Any basic framing hammer will do. You want a straight-clawed hammer for prying open electrical boxes, which can be hard to open if they are metal or have been closed for long periods of time.
You will definitely need a dedicated Philips number 1 and 2, or a combination Philips and flathead screwdriver set. The screwdrivers with the interchangeable Philips/flatheads are the most versatile, and you only have to carry one handle instead of two individual screwdrivers.
- Utility Knife
An all-purpose utility knife is good to have on-hand for general cutting purposes. A utility knife with replaceable blades is preferable. Extra blades either come in their own hard plastic case, which is small enough to carry in your tool belt/pouch, or they store in the handle of the knife. Utility knives are used for cutting wire, insulation, scoring sheet rock, and other types of cutting.

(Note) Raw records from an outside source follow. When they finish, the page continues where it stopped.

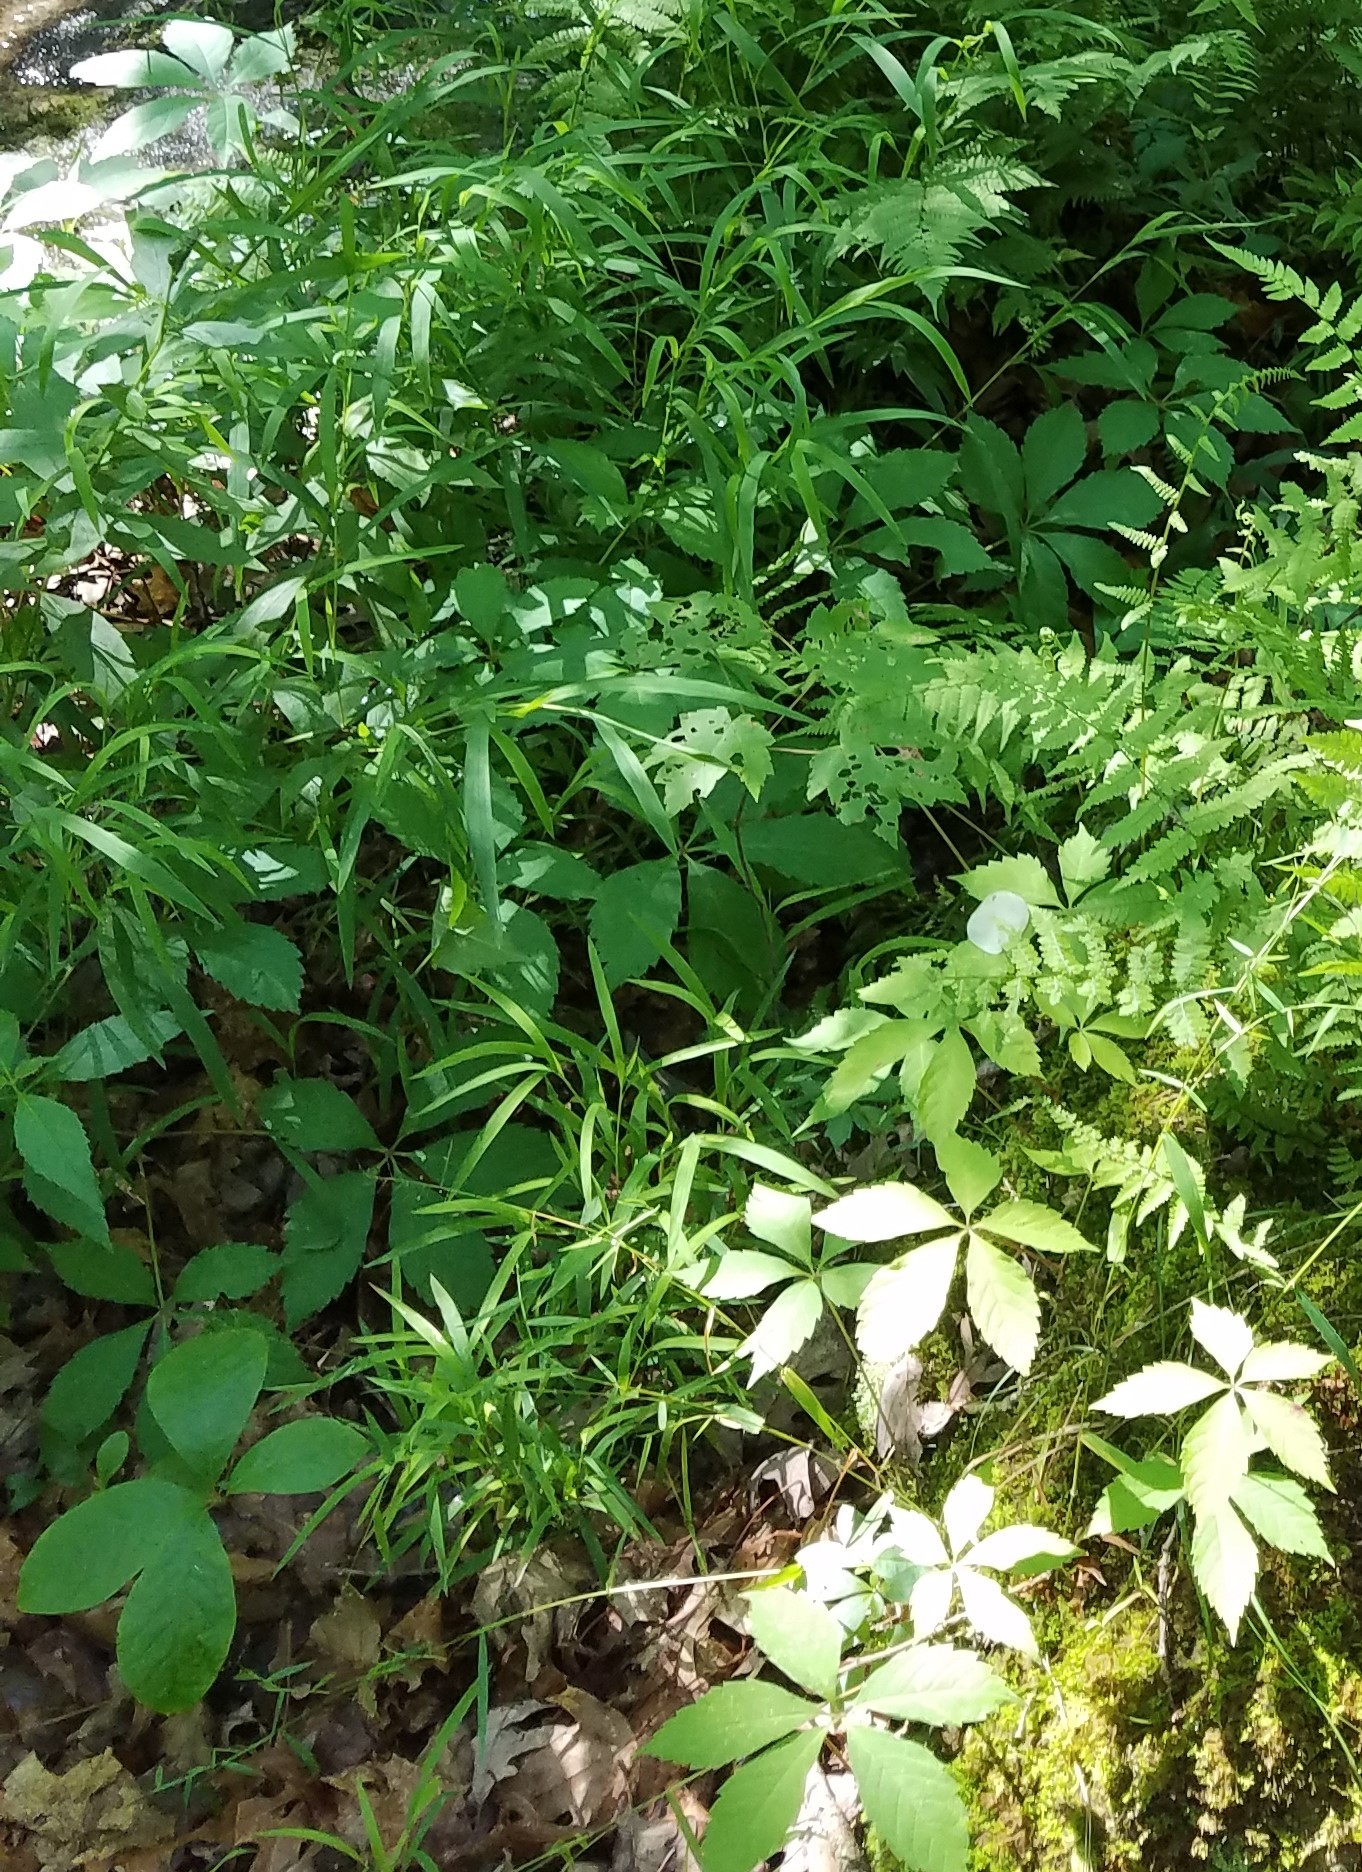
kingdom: Plantae
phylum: Tracheophyta
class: Magnoliopsida
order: Vitales
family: Vitaceae
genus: Parthenocissus
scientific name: Parthenocissus quinquefolia
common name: Virginia-creeper
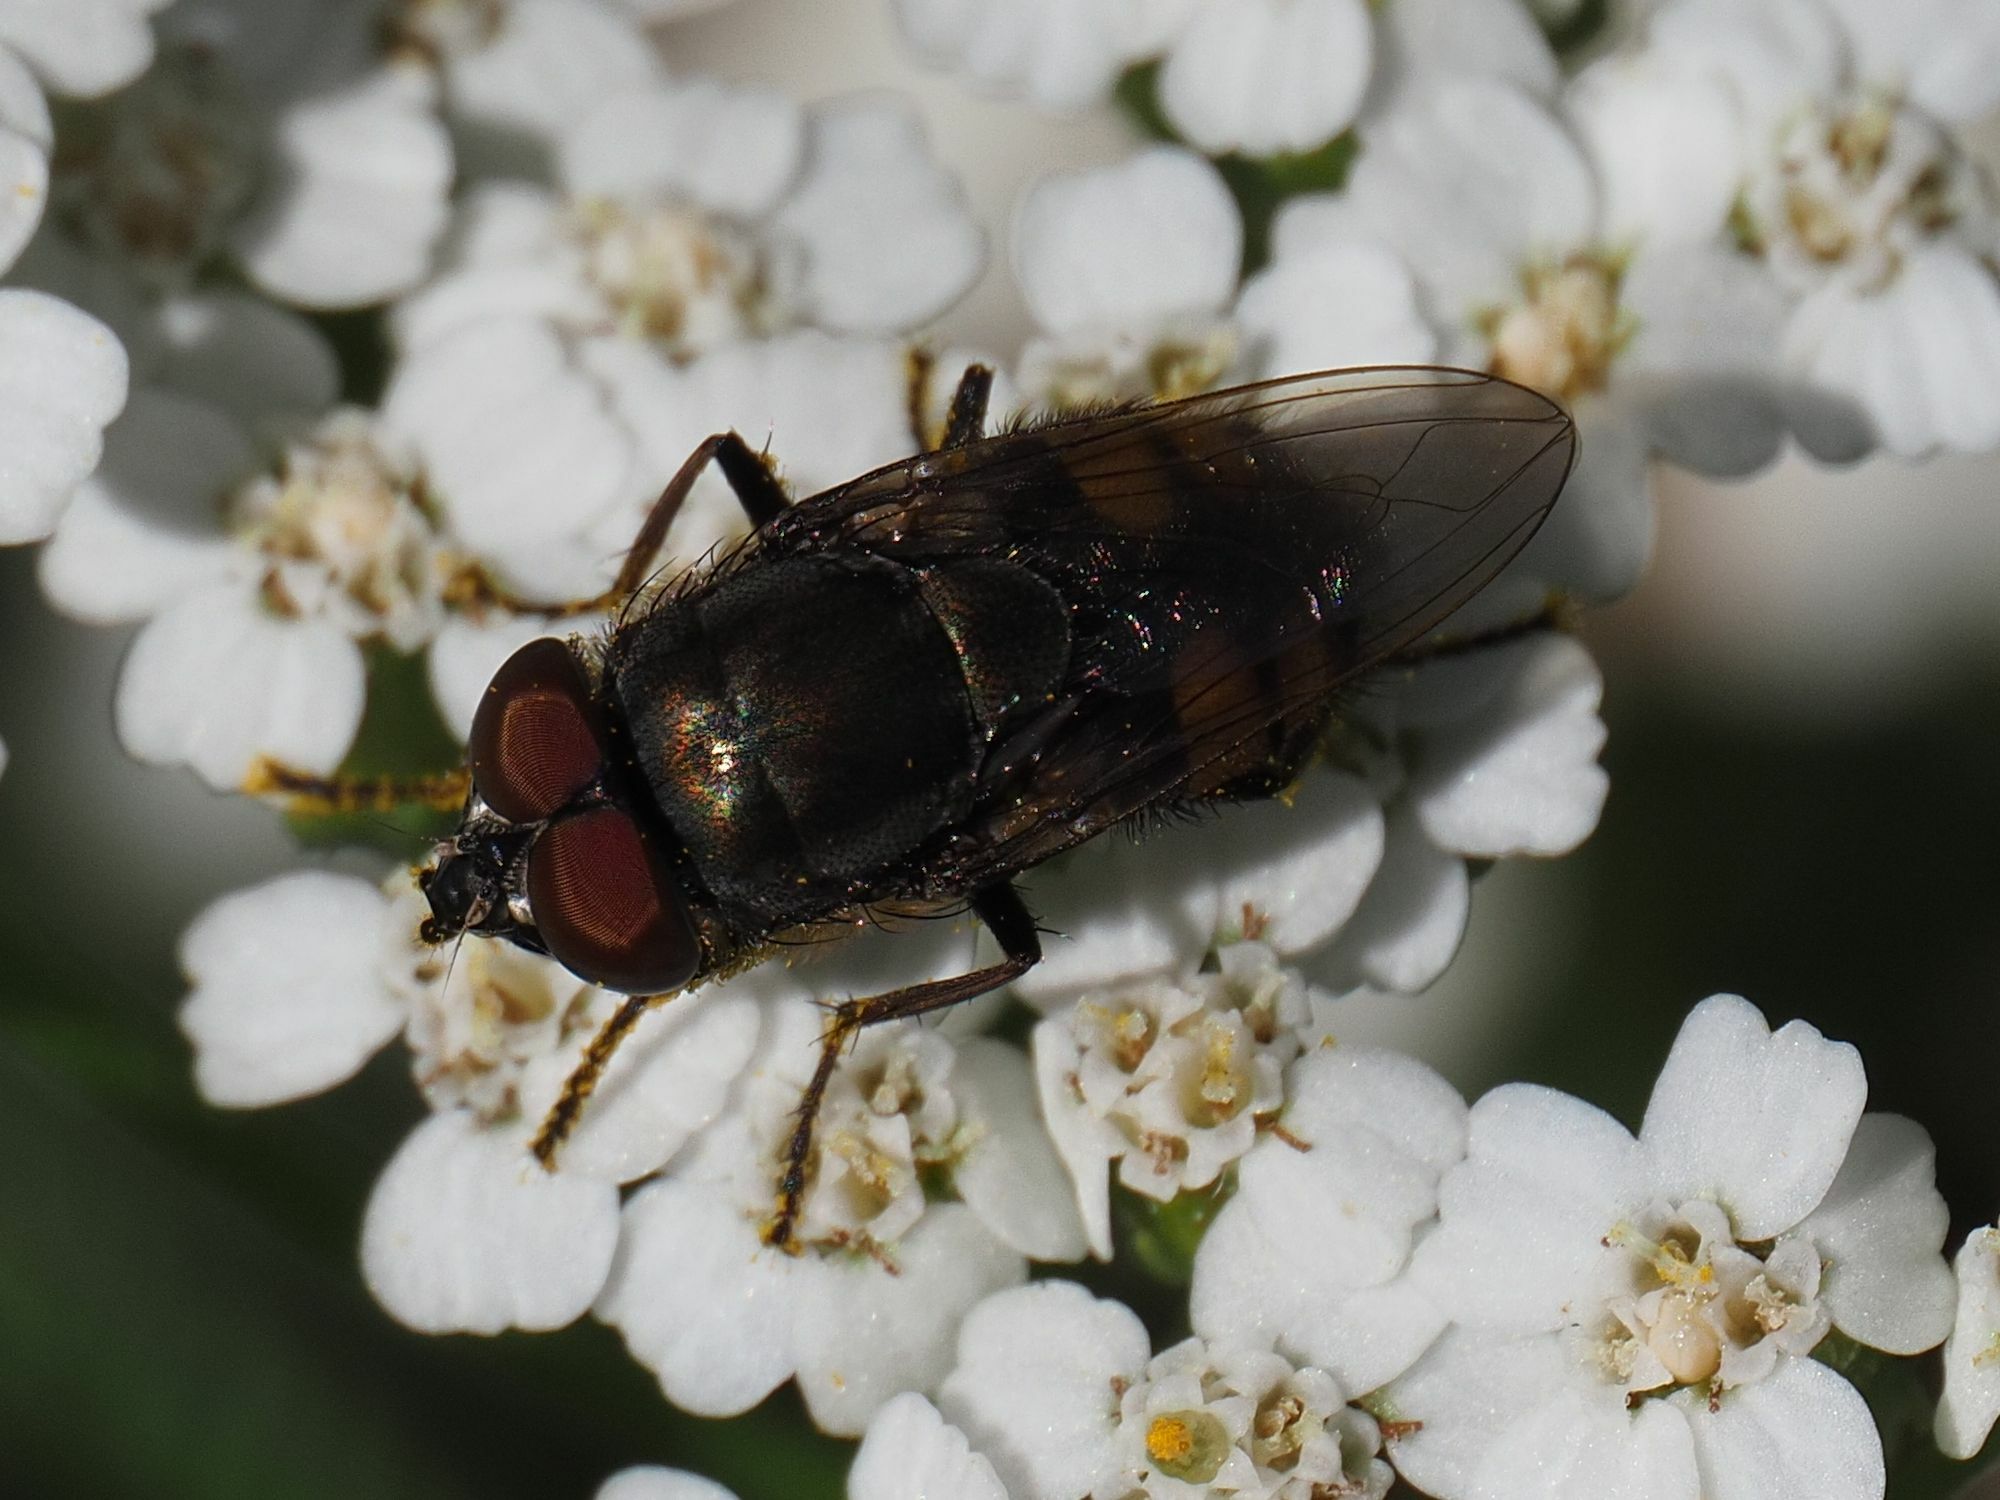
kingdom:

- Dedicated Wire-Stripping Tool
A dedicated wire-stripping tool is one of the most often-used tools in an electrician’s tool supply. You want a wire-stripping tool to have insulated handles to protect you from shock, and be able to strip all different gauges of wire. You also want one with a cutting tool that can make cuts and create fish hook bends in wire when necessary.
- Electrical Pliers
Electricians need electrical pliers for heavier duty cutting and pulling nails, or any type of gripping that is too small or too deep for your fingers to grasp. Electrical pliers are especially handy if you are wearing gloves; they add strength and dexterity to your grip when you need it.
- Carpenter’s Pencil and Sharpie
There are times when you need to mark where you are working or measurements when you need to drill or make a cut. A pencil will make a temporary mark, whereas a Sharpie may be needed to show up better on a painted surface or on the wires themselves. It is handy to have both.
Dikes, also known as diagonal cutting pliers, are used for cutting and general use when cutting heavier wiring and surrounding materials.
- Tape Measure
Usually a 12’ tape measure is long enough for most electrical jobs.
- Electrical Current-Checker and Fault Indicator
You need a way to ensure that there is no electrical current, or that the power is not running through the circuit, before working with electrical wiring. The lights on this tool indicate whether the circuit is on or off and is imperative to safely working with electricity. The fault indicator is what building inspectors all carry. It is another way to check your work. Plug it into any receptacle to check that the wiring is correct.